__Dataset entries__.
Content starts
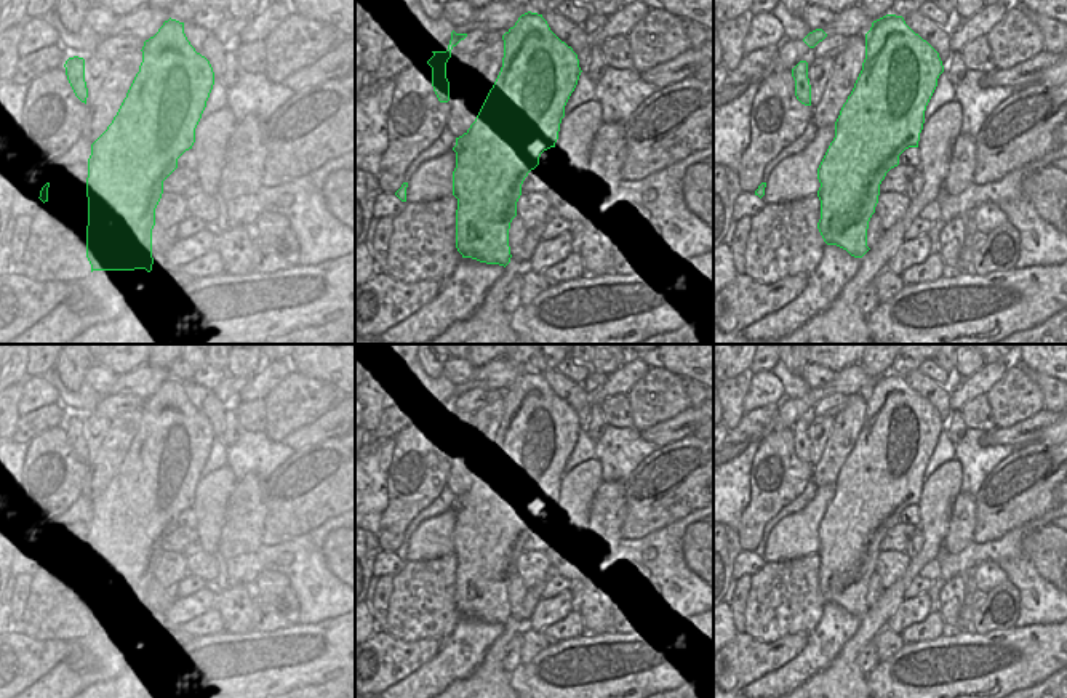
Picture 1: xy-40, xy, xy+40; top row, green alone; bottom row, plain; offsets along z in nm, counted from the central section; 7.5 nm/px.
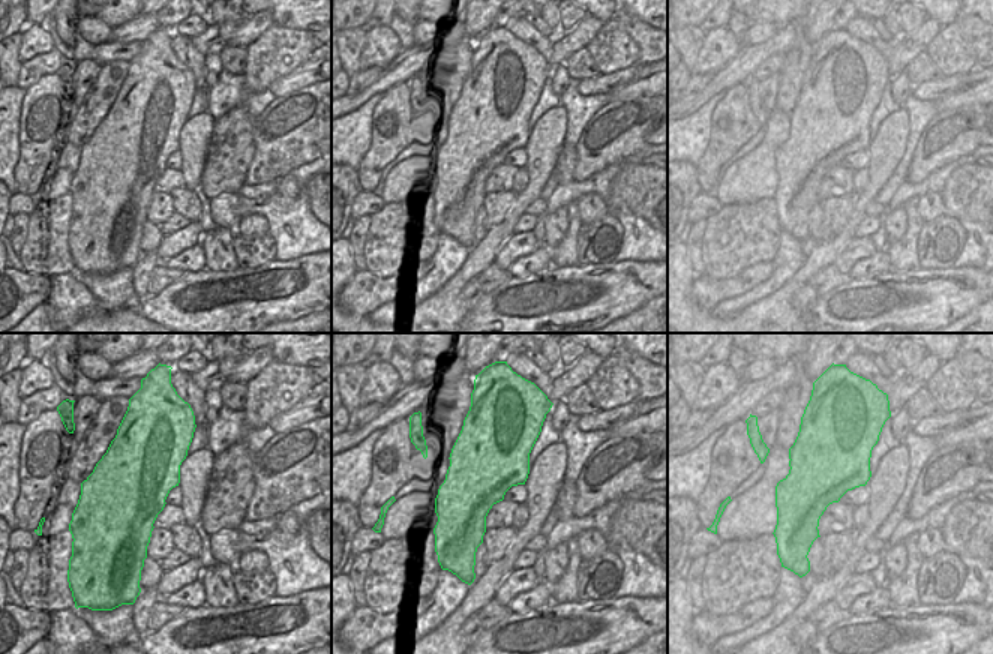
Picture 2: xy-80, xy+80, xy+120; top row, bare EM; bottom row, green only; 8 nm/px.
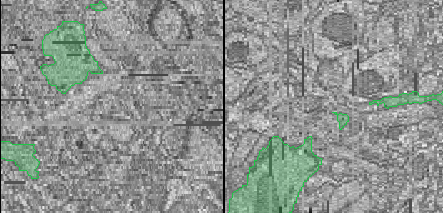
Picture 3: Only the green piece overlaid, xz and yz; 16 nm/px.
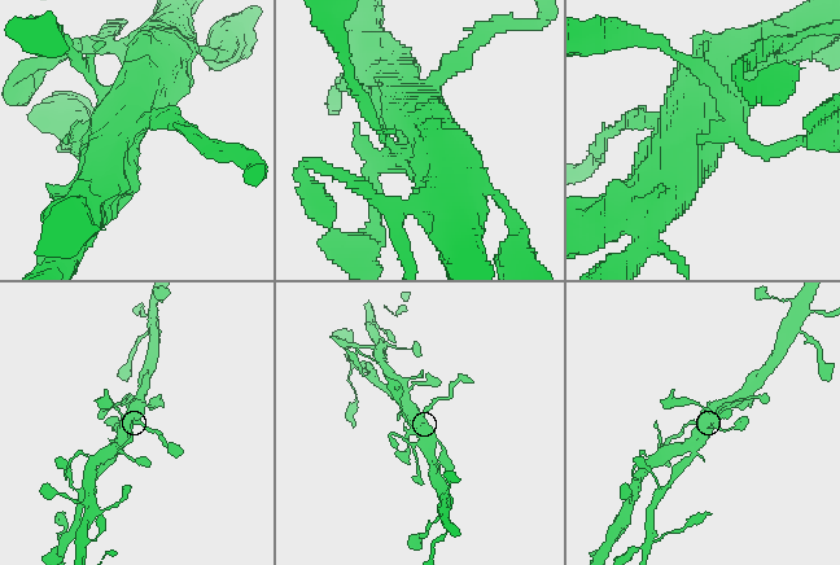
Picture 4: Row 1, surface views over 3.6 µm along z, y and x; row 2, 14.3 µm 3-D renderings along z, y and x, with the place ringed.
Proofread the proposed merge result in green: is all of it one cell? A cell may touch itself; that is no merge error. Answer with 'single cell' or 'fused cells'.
fused cells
Content ends
__Activity__. Repeat the records above exactly, omitting every picture.

__Response to the exercise__.
Picture 1: xy-40, xy, xy+40; top row, green alone; bottom row, plain; offsets along z in nm, counted from the central section; 7.5 nm/px.
Picture 2: xy-80, xy+80, xy+120; top row, bare EM; bottom row, green only; 8 nm/px.
Picture 3: Only the green piece overlaid, xz and yz; 16 nm/px.
Picture 4: Row 1, surface views over 3.6 µm along z, y and x; row 2, 14.3 µm 3-D renderings along z, y and x, with the place ringed.
Proofread the proposed merge result in green: is all of it one cell? A cell may touch itself; that is no merge error. Answer with 'single cell' or 'fused cells'.
fused cells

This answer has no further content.